Task to carry out
Each line of the data below that contains "root" must be copied.

○ ○ ○ ○ ○

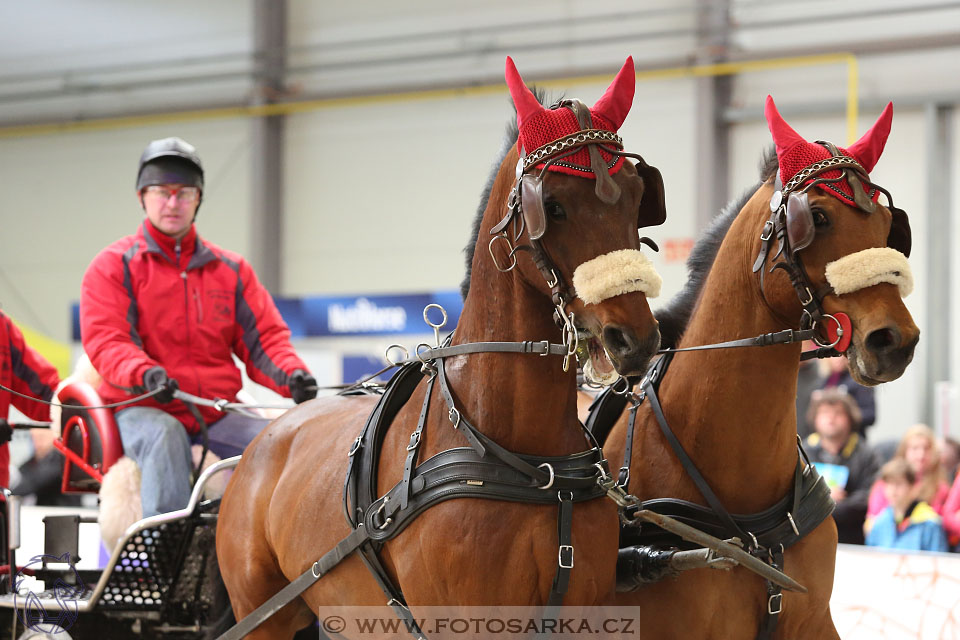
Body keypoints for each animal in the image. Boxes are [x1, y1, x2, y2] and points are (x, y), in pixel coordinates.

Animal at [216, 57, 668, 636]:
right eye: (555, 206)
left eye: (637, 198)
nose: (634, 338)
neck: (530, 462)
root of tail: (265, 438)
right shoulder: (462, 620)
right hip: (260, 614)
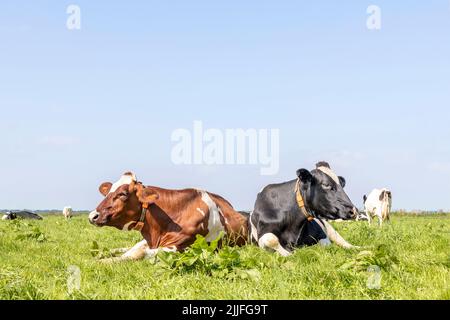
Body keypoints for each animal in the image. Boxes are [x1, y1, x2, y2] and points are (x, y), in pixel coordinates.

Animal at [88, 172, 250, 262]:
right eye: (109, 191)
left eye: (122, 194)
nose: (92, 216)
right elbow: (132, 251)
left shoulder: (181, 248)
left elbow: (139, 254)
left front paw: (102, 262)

○ ○ ○ ○ ○

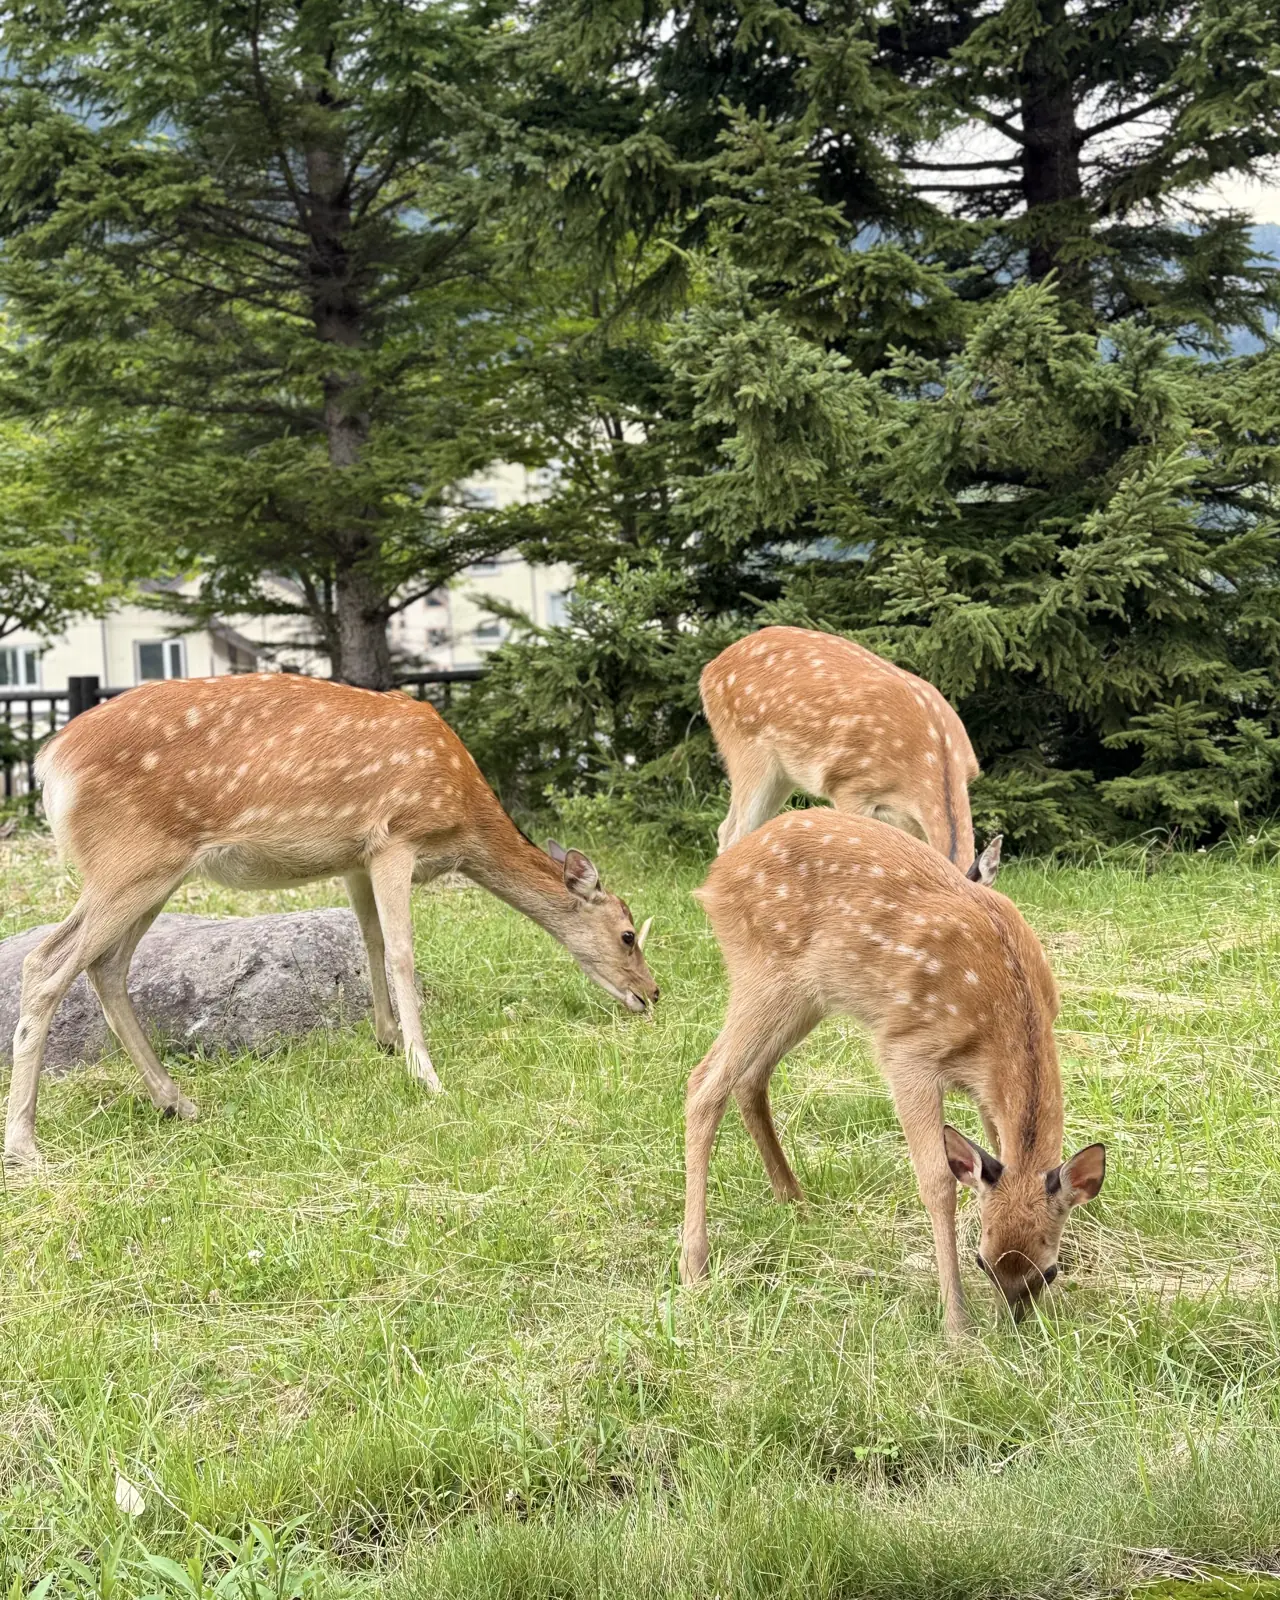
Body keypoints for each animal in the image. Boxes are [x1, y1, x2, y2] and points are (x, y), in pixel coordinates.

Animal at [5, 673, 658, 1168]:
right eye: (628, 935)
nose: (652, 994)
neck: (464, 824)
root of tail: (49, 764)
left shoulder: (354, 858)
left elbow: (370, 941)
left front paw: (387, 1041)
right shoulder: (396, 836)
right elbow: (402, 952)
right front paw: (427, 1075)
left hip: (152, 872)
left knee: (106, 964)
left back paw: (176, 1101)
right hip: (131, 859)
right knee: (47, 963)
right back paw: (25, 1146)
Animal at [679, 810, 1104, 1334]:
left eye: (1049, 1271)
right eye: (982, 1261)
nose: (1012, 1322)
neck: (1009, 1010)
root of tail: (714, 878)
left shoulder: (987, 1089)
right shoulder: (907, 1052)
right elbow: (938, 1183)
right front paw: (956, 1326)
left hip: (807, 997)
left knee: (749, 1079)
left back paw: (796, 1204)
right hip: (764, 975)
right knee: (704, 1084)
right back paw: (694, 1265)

○ ○ ○ ○ ○

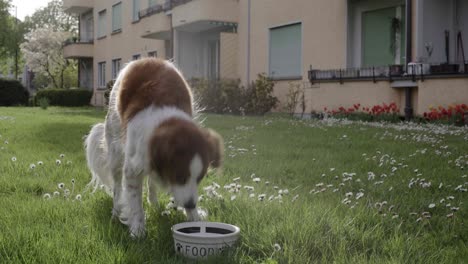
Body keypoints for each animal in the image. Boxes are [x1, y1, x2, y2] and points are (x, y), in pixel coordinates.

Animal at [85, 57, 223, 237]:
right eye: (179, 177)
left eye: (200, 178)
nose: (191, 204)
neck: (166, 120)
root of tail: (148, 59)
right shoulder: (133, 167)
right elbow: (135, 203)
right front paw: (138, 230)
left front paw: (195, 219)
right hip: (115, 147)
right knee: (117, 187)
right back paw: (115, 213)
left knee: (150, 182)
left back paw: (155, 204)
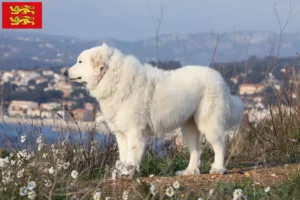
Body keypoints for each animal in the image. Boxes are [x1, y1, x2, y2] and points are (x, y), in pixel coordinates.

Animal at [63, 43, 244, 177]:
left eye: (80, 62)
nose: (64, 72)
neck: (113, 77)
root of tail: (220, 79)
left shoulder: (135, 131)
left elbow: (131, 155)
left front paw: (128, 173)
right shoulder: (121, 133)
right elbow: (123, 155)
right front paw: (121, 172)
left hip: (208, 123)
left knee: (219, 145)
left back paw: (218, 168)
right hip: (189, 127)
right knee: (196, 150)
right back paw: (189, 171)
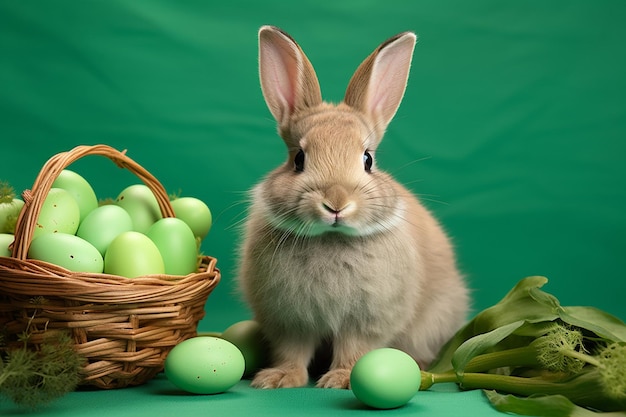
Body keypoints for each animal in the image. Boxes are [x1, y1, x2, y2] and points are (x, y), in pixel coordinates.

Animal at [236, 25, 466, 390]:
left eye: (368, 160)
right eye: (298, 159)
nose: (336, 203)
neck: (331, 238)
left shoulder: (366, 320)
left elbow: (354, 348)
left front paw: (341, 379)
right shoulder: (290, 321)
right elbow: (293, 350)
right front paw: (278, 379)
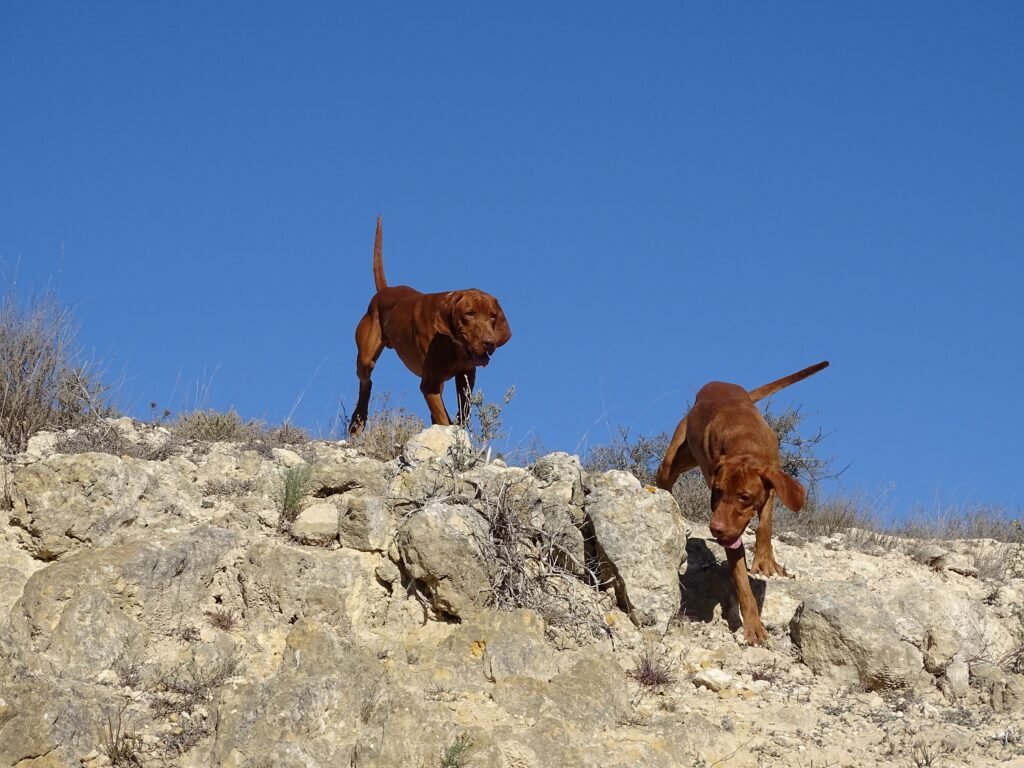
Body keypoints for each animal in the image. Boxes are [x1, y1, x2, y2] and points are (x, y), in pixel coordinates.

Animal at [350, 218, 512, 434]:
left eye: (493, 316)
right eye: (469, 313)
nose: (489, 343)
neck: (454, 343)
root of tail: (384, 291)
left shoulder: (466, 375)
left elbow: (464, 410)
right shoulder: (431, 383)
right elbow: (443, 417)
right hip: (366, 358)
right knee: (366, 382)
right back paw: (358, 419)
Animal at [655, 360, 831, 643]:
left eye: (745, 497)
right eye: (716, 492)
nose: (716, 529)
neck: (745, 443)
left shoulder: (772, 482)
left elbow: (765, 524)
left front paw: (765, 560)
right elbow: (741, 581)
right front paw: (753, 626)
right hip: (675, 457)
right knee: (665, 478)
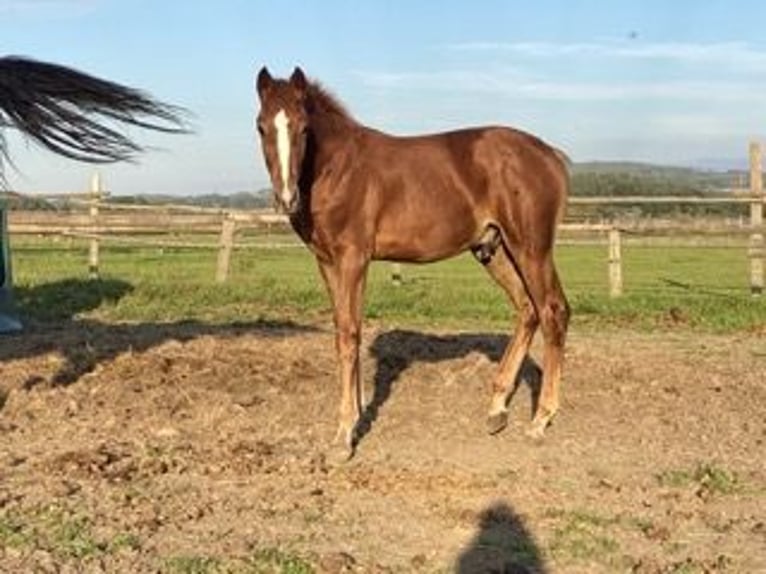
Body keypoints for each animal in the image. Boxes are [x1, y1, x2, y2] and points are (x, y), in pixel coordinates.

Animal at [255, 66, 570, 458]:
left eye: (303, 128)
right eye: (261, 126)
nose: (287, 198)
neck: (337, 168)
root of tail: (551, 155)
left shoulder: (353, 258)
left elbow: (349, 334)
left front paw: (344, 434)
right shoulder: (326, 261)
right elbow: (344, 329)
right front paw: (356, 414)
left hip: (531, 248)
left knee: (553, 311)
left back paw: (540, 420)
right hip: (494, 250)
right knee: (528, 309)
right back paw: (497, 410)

○ ○ ○ ○ ○

Exercise answer
root of tail: (265, 438)
root of tail: (49, 764)
root of tail: (714, 878)
root of tail: (148, 59)
root of tail: (220, 79)
root of tail: (384, 291)
root of tail: (551, 155)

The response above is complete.